Она же, руководя семинаром начинающих драматургов и раскритиковав одну из представленных пьес, неожиданно встретила ожесточенный отпор авторов, особенно упиравших на многотемье своего опуса: тут, дескать, отражены и борьба за мир, и национально-освободительное движение и еще многое другое.
Александра Яковлевна беспощадно ответила анекдотом: в одну из дореволюционных булочных, славившихся своей разнообразной выпечкой, пришел человек за пирожками и, ознакомившись с ассортиментом, недовольно сказал, что вот в прошлый раз купил какие-то куда оригинальнее: там в начинке и капуста, и мясо, и икра, и еще что-то.
— А это, простите, не в прошлый четверг было? — поинтересовался продавец и, услышав подтверждение, пояснил: это повара в тесто вырвало...
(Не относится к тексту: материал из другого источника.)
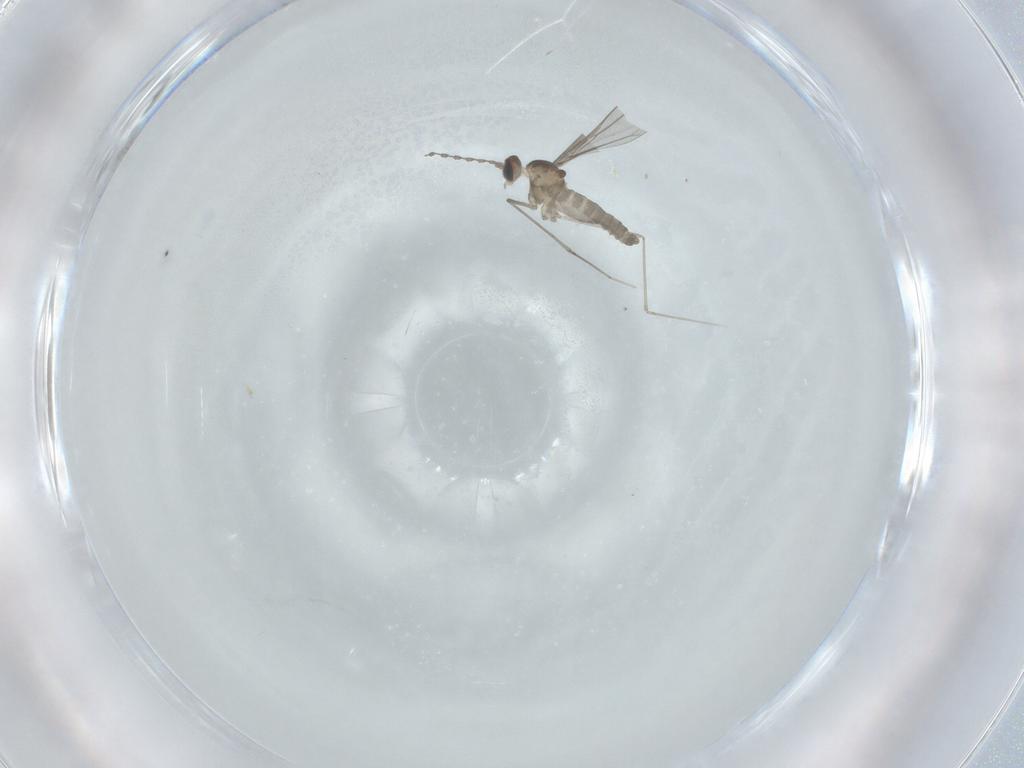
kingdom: Animalia
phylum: Arthropoda
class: Insecta
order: Diptera
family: Cecidomyiidae
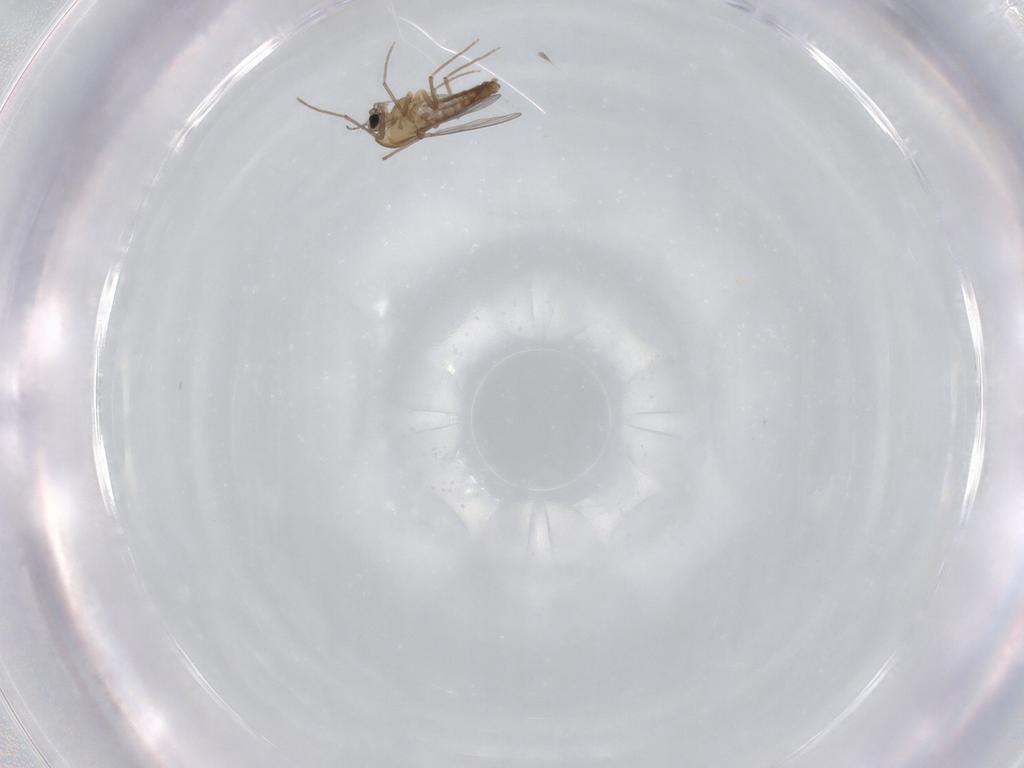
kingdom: Animalia
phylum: Arthropoda
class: Insecta
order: Diptera
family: Chironomidae
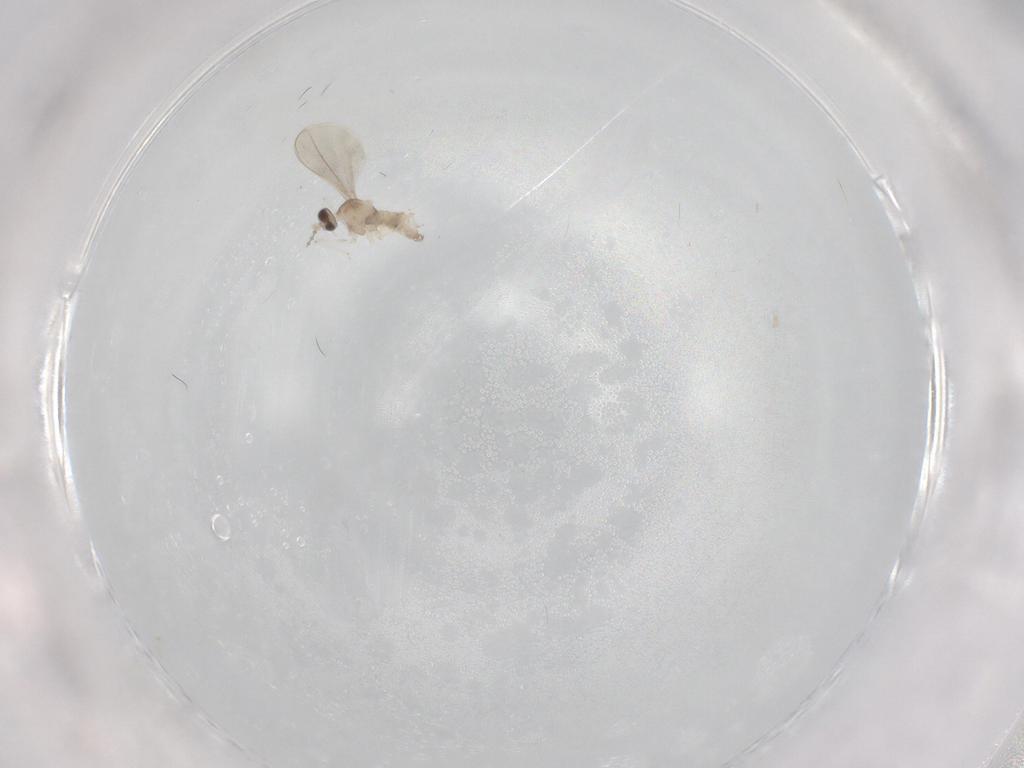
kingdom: Animalia
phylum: Arthropoda
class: Insecta
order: Diptera
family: Cecidomyiidae
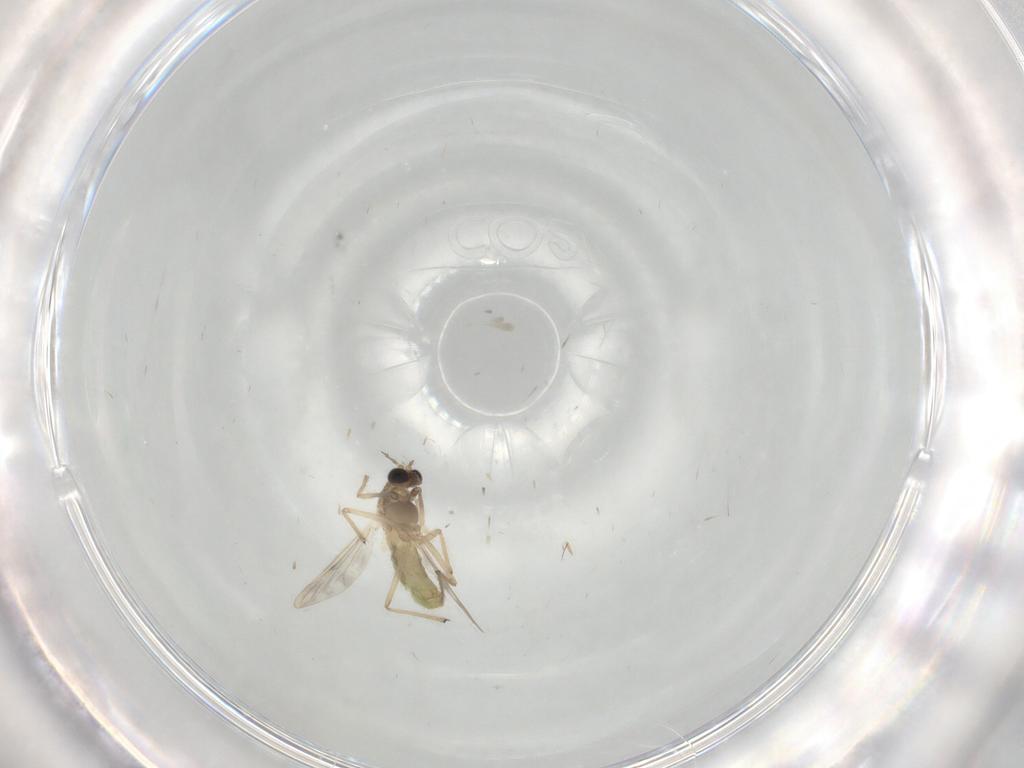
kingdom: Animalia
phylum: Arthropoda
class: Insecta
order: Diptera
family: Chironomidae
Бывали и другие случаи, когда в давно немощном теле А.Я. как будто просыпался герой одной из ее первых инсценировок — Гаврош с его озорным языком. Так она хлестко отчитала известного в свое время поэта-сатирика за его ерническую и бестактную «сатиру» на первые (и, кажется, так и оставшиеся единственными) гастроли в Москве Ива Монтана.
Она и себе самой никогда и ни в чем не давала поблажки и постоянно обрушивала на свою — часто совершенно неповинную голову — всевозможные насмешки и обвинения.
Помню, как саркастически вспоминала она свою первую инсценировку, которую писала, плача от любви к герою, и заключила сентенцией:
— Когда пишешь, заливаясь слезами, — это не гарнир для хорошей пьесы!
И как она обижалась на своего уже покойного к тому времени друга Евгения Шварца, вспоминая, как он на заре их общей драматургической юности пытался увиливать от ее требования говорить друг другу правду по поводу написанного и принимался уверять, что «дети будут очень смеяться».
Если не знать Александру Яковлевну, то, перечитывая ее письма, можно было бы усомниться в искренности столь многочисленных, почти регулярно повторяющихся там сетований на свою неуверенность:
«Очень смешно, вероятно, когда такой престарелый писатель волнуется, как первоклашка перед контрольной работой, но что поделаешь, если я такая старая шляпа и рохля, столько лет не могу поверить сама в себя! У меня шестьдесят пьес, почти все шли в театрах широко по стране, были напечатаны, иные премированы на всесоюзных конкурсах и т. д. и т. п., кажется, можно бы уже привыкнуть к такой простой вещи, как выходить раскланиваться на вызовы зрителей? Так вот нет же! Я всю жизнь выходила так, что мой брат, обычно присутствовавший на всех премьерах, характеризовал это следующим образом: «Перепуганный, как заяц, автор раскланивается с публикой».
Однако это совсем не те привычные ужимки деланной скромности, с которыми, сказать правду, порой встречаешься в кругу литераторов или актеров. Александра Яковлевна, и правда, была к себе как к писательнице подозрительна:
«Я сама всю жизнь с очень большим недоверием относилась к «дамскому творчеству»... Вы думаете, я поначалу писала одни только инсценировки («Гаврош», «Восстание ангелов») только потому, что не могла и не умела писать свое? Нет, могла. Нет, умела. Но я так боялась в себе самой пережитков дамского творчества дореволюционной литературы... что я инсценировала авторов с настоящим мужским, то есть человеческим пафосом, как у Гюго, и с настоящей иронией, как у Анат. Франса. Мои первые пьесы-инсценировки — это от недоверия к себе... вот так, как иные для начала, когда еще только надевают коньки, катаются при помощи стула на полозьях». Такую же целомудренную робость проявляла она потом уже по отношению к прозе, несмотря на сразу определившийся успех первой же автобиографической повести «Дорога уходит в даль».
«Вторая книжка «Дороги» была мною дописана еще в сентябре 1957 года, — сообщает она. — Тогда же Детгиз принял ее очень горячо и собирался пустить в набор. Кажется, хорошо? Так вот нет же! Мне вдруг разонравилось почти все. Я забрала рукопись обратно из Детгиза и еще четыре-пять месяцев работала над ней, пока сдала опять. Вы думаете, я теперь довольна? Ничего подобного! А между тем в этом новом виде рукопись вызывает единодушное одобрение у очень придирчивых критиков (другим критикам, добрым, я не показываю!)».